Hey everyone 👋 we’re currently designing a data sync setup between Clay and SeaTable, but we’ve hit a structural limitation: Clay is great for enrichment, but it doesn’t natively support writing data back into an external CRM or database in a true two-way way sync.😅 So our idea is to introduce an Operational Data Store (ODS) in the middle that would: • receive enriched data from Clay via HTTP Actions or Webhooks, • expose that data via REST/SQL for SeaTable to read and write, • and continuously sync updates both ways (enrichment → CRM → re-enrichment). Setup & scale • ~20–30k rows, ~25 fields per record (Accounts, Contacts, Job Matches) • Bidirectional sync: Clay ↔️ ODS ↔️ SeaTable • Continuous enrichment and matching cycles Current plan • ODS: Postgres or Supabase (Postgres-compatible) • API: PostgREST, Hasura, or FastAPI for REST/GraphQL endpoints • Sync logic: idempotent upserts using external_id (CRM), clay_id (Clay) + timestamps for change detection Clay → ODS • Pushes via HTTP Actions/Webhooks • JSON payloads (batch or single) • Deduplication via (source, external_id, payload_hash) ODS → SeaTable • SeaTable reads via REST endpoints (with pagination + updated_since) • Writes back to ODS when changes happen on CRM side What I’d love to hear from others
Has anyone built a similar “sync hub” for Clay at this scale?
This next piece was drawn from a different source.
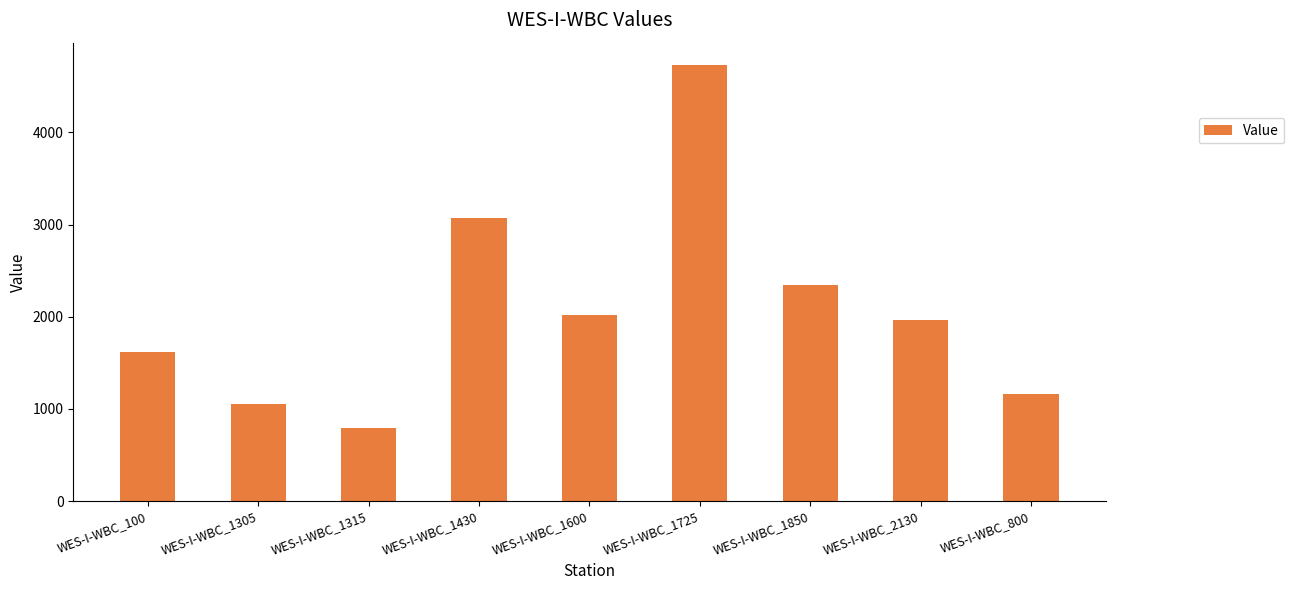

List the labels in order of value, smallest first.

WES-I-WBC_1315, WES-I-WBC_1305, WES-I-WBC_800, WES-I-WBC_100, WES-I-WBC_2130, WES-I-WBC_1600, WES-I-WBC_1850, WES-I-WBC_1430, WES-I-WBC_1725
What stack did you use (Postgres + Hasura, Supabase, custom FastAPI)?
Any experience with batch sizes or rate limits for Clay’s HTTP actions?
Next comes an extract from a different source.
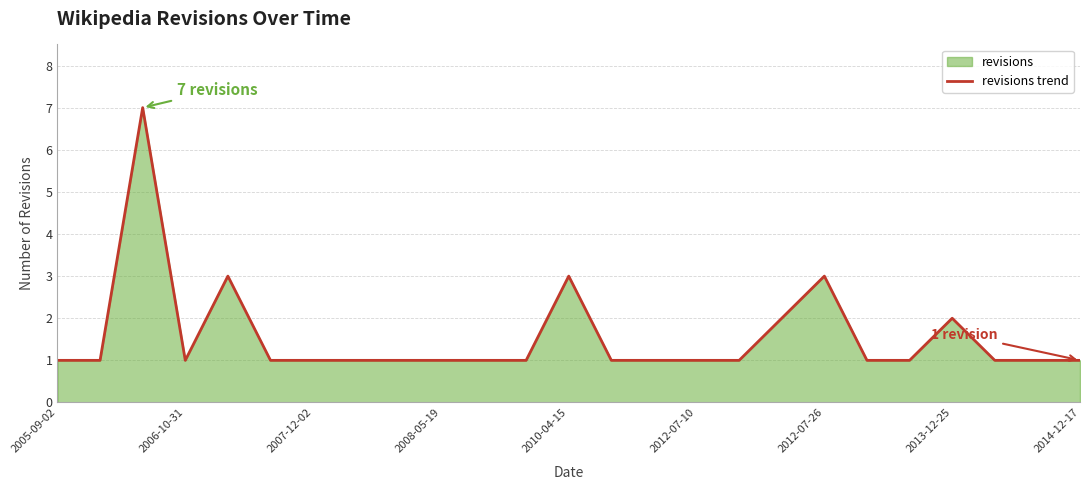

What is the minimum value shown in the chart?

1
How do you handle deduping and change detection between systems?
Any pitfalls or lessons learned around SeaTable’s API performance with 30k+ rows?
Would really appreciate examples or best practices — especially around schema design (IDs, timestamps, versioning) or retry logic for failed pushes. Would love to hear how you approached it.